Yeah, I don’t get the point of these RFC “gotcha” posts. For instance, an email address can include the local (username) part in quotes, the domain can be a bracketed IP, the domain can include comments in parentheses, etc.
In practice, NO one uses weird forms like this, because it would be impossible to use most online services. Supporting pathological edge cases has literally no upside, but plenty of downside.
> I don’t get the point of these RFC “gotcha” posts
The author is pretty clearly trying to rely on something that is guaranteed by the spec (zero-length path components in a URI) but frustrated by poorly behaving implementations that take it for granted that it's okay to assume after spotting runs of consecutive slashes that they can be "normalized" into a single U+002F, even though it's not okay to assume that.
It's not a contrived, academic, "gotcha post". This person is frustrated, and it's not hard to make that out.
> In practice, NO one uses weird forms like this, because it would be impossible to use most online services.

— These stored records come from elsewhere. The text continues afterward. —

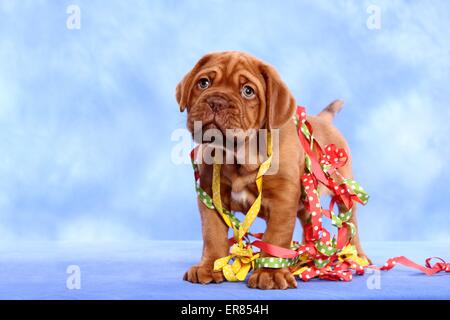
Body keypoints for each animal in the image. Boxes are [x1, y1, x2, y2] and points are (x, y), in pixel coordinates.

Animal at [174, 51, 368, 288]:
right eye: (203, 83)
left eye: (248, 91)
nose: (216, 101)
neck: (239, 156)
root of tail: (323, 120)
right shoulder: (211, 197)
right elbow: (213, 234)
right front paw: (210, 266)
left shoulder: (282, 200)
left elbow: (276, 237)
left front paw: (270, 273)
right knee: (309, 223)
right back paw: (306, 258)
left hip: (342, 190)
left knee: (350, 224)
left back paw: (356, 257)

That's not true. It's not as if buggy middleware is but one thing standing in their way of obtaining what they want among a sea of other obstacles that will loom in front immediately after the previous was overcome—and even if it were, they'd still be right to call them out; it really is the one thing causing them issues in pursuit of their use case. Web browsers cope with these URIs just fine (doing as they're supposed to).

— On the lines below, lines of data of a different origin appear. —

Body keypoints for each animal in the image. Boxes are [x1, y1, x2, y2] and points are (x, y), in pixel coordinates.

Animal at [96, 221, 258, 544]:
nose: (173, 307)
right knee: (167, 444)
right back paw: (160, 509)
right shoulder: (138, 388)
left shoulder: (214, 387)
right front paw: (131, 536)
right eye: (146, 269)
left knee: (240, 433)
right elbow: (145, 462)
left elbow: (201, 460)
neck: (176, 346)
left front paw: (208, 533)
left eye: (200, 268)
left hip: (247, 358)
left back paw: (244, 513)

> It's not a contrived, academic, "gotcha post". This person is frustrated, and it's not hard to make that out.
Where in the article do you get that impression? The closest I can see is "Sometimes it’s useful to have a separator between different parts of a path."
I get the author's point that the zero-width behavior should be supported, and I don't begrudge them getting the word out. But in the end, if a technically correct syntax is not widely supported, you have to choose whether that syntax is actually something you can depend on.

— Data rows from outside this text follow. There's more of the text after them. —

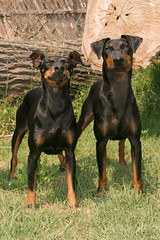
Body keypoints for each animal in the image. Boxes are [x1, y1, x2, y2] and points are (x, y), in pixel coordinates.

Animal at [9, 50, 85, 210]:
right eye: (48, 62)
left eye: (66, 62)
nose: (59, 68)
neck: (56, 104)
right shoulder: (33, 154)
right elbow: (31, 185)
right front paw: (30, 205)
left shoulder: (70, 151)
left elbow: (71, 183)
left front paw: (73, 205)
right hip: (18, 132)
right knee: (14, 157)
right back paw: (11, 177)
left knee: (60, 155)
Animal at [77, 34, 142, 195]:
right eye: (107, 48)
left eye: (126, 46)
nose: (118, 59)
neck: (118, 93)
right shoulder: (101, 142)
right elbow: (102, 170)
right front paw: (101, 191)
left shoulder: (136, 140)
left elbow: (137, 170)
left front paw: (138, 192)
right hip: (83, 118)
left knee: (121, 142)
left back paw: (122, 162)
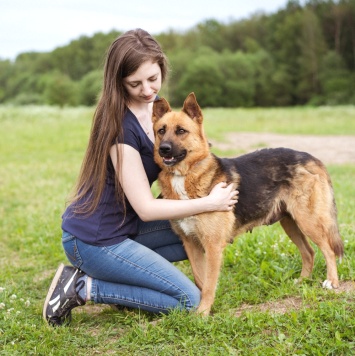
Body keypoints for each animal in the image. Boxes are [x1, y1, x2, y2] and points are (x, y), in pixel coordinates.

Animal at [153, 93, 344, 316]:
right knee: (309, 252)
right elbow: (200, 281)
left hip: (308, 221)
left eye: (181, 131)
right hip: (290, 223)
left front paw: (203, 313)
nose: (163, 149)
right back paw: (302, 281)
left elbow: (208, 284)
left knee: (328, 250)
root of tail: (312, 158)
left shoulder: (213, 246)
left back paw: (332, 281)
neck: (185, 176)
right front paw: (202, 310)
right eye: (161, 131)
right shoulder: (191, 243)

For example, RFC 3986 (URI) does not define a max length for the fragment (hash). It can be 2MB, it can be 16TB. I ran into the actual limits when I tried to store image data in the fragment and promptly crashed Safari (CVE-2013-0983). What did I do next? I abandoned that half-baked idea, because the amount of storage available for the fragment was completely undefined.
It's all over the article, culminating ultimately in the passage at the bottom, but that's beside the point: what evidence did you have that it was purely a "gotcha" post? Surely if you're allowed to take that (il)logical leap, then I'm allowed my reading? Or we can just not make any assumptions?
> if a technically correct syntax is not widely supported
The existence of notable outliers does not mean it's not widely supported. The most important implementations (browsers—i.e. those you don't have any control over) have no issues doing the right thing. Broken and broken-by-default middleware can at least be abandoned or reconfigured. Whether that should be necessary is another matter.
> RFC 3986 (URI) does not define a max length for the fragment (hash). It can be 2MB, it can be 16TB. I ran into the actual limits when I tried to store image data in the fragment and promptly crashed Safari (CVE-2013-0983). What did I do next? I abandoned that half-baked idea
You're right. That is a half-baked idea. And it's nothing like the author's frustration at not being able to rely on what's guaranteed by the spec.
In practice, NO one uses weird forms like this, because it would be impossible to use most online services. Supporting pathological edge cases has literally no upside, but plenty of downside.